▶ [Tasks to perform]:
[1] Decide whether each statement agrees with the post on investing in Arkifi, answering yes or no and quoting the deciding words from the post: (a) Nyca Partners co-led Arkifi's Seed round with Khosla Ventures; (b) HFT algorithms now decide about half of futures volume; (c) bid/ask spreads in US equities have fallen from 65 bps to 5 bps.
[2] List every financial activity named in the sentence of the post on investing in Arkifi that begins "If you are underwriting".
[3] Write a continuation of the post on investing in Arkifi, beginning right after its final sentence.

▶ [Text segment]:
Investing in Arkifi

Nyca Partners
4 min readAug 21, 2023

--

By: Hans Morris and Max Liebeskind

Today, Arkifi emerged from stealth and announced that Nyca Partners has co-led its Seed round alongside Khosla Ventures. There are many opportunities for AI to drive efficiencies and enhance the quality of product offerings across financial services, but we believe material value creation will be entirely dependent on specific domain context and controls. So we can’t wait to see the reaction of sophisticated investment professionals when they try Arkifi’s AI-driven workflow automation platform, and the impact it will have on their productivity.

First, some background. A core belief we’ve had is that virtually all profit pools in financial services firms result from competitive advantage of information. If you are underwriting someone’s life, issuing an installment loan, trading bonds, or deciding to approve or turn down a payment transaction because of fraud or AML risk, being better at capturing or analyzing data is core to competitive advantage. Obviously, competitive advantage of data gets harder and harder and–ironically–more expensive to achieve as data costs decline. In capital markets this is particularly stark: being physically in the pit at the CBOE was critical until the late 1990s, but pits don’t even exist anymore, and HFT algorithms now decide about two thirds of futures volume. In US equities bid/ask spreads have fallen from 65 bps to 5bps over the same period.

▶ [Recorded data]:
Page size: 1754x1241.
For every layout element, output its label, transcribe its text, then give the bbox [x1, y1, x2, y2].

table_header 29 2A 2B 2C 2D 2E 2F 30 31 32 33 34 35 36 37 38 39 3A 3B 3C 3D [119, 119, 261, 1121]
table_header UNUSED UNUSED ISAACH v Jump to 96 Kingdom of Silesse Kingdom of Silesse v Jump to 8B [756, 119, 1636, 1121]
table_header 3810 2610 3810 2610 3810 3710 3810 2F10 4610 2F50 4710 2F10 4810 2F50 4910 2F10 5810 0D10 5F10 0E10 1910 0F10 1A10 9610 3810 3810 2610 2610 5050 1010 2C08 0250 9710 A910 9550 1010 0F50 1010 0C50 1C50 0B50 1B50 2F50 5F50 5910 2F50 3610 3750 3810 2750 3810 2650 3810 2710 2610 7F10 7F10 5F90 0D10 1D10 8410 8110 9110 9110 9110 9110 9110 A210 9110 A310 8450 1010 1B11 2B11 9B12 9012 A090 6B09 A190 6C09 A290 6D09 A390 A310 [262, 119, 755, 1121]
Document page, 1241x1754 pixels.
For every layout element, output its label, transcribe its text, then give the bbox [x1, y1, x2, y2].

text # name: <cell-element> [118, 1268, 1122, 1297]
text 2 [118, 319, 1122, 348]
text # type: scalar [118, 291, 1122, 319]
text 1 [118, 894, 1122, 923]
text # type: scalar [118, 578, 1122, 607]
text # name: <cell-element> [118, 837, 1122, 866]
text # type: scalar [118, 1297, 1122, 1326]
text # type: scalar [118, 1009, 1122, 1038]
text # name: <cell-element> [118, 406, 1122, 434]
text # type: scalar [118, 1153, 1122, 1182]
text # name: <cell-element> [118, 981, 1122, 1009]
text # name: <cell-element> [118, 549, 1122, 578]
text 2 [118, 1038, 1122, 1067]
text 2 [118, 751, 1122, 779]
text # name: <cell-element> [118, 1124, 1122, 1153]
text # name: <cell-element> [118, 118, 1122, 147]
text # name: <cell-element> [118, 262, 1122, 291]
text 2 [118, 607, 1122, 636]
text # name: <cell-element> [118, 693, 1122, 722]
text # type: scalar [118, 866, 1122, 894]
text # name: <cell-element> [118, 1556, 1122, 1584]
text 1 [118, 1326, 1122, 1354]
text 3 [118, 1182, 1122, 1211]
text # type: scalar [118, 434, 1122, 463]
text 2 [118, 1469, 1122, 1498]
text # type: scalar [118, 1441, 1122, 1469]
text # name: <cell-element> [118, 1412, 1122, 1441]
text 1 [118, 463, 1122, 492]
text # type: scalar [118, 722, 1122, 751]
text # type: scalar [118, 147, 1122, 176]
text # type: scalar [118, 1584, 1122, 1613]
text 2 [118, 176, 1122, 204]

▶ [Answer set]:
[1]
(a) Yes: "Nyca Partners has co-led its Seed round alongside Khosla Ventures"
(b) No: "HFT algorithms now decide about two thirds of futures volume"
(c) Yes: "In US equities bid/ask spreads have fallen from 65 bps to 5bps over the same period"

[2]
- Underwriting someone's life
- Issuing an installment loan
- Trading bonds
- Deciding to approve or turn down a payment transaction because of fraud or AML risk

[3]
When Hans started on Wall Street in 1980, most investors did not have access to real-time market data. The first Bloomberg Terminal was introduced in December 1982, and within a few years you could not be a professional investor without one. Last year, Bloomberg earned $12bn in revenue. Some of the most notable recent acquisitions in financial services — including LSE Group’s $27bn acquisition of Refinitiv, Nasdaq’s announced $10bn acquisition of Adenza, and Deutsche Boerse’s $850mm acquisition of Nyca portfolio company Axioma — demonstrate how exchanges realize that pre-trade and post-trade data and workflow are where value is created. But yet: repetitive number crunching in Excel remains the core of every investment analyst’s job; it’s not really that different from 1995. And the numbers have to be 100% right, not directionally right.

Enter Arkifi. Arkifi is building a Financial Analyst copilot that will allow investment professionals to conversationally query and analyze data from a wide range of sources: SEC filings, Bloomberg, CapIQ, FactSet, and other trusted provenance. Whether a hedge fund analyst wants to build a new model or modify an existing one, pull trading comps or format output for slides, Arkifi will automate these tasks, allowing the analyst to focus on the subjective, more nuanced aspects of their work. Indeed, Arkifi’s promise lies precisely in how little financial analysts will need to change their workflow: analysts will primarily interact with Arkifi in spreadsheet software like Excel, and critically, all of Arkifi’s outputs will be intrinsically verifiable. Arkifi’s outputs are formula-linked to the underlying data sources creating immediate trust between the Arkifi product and its users.

Arkifi sits at the center of many exciting developments applying innovations in generative AI to financial services. These include BloombergGPT, a finance-specific LLM that interprets sentiments in financial news and generates Bloomberg queries, as well as FinGPT, a set of finance-oriented LLMs that have emerged from the open source community with envisioned use cases spanning everything from robo-advising to credit underwriting. Arkifi is unique in its focus on freeing up financial analysts’ time to do more critical thinking and analysis, its integration with a range of data sources, and its auditability. Hedge fund PMs for whom “there might be a mistake” is never an acceptable response will be comfortable with their analysts using Arkifi.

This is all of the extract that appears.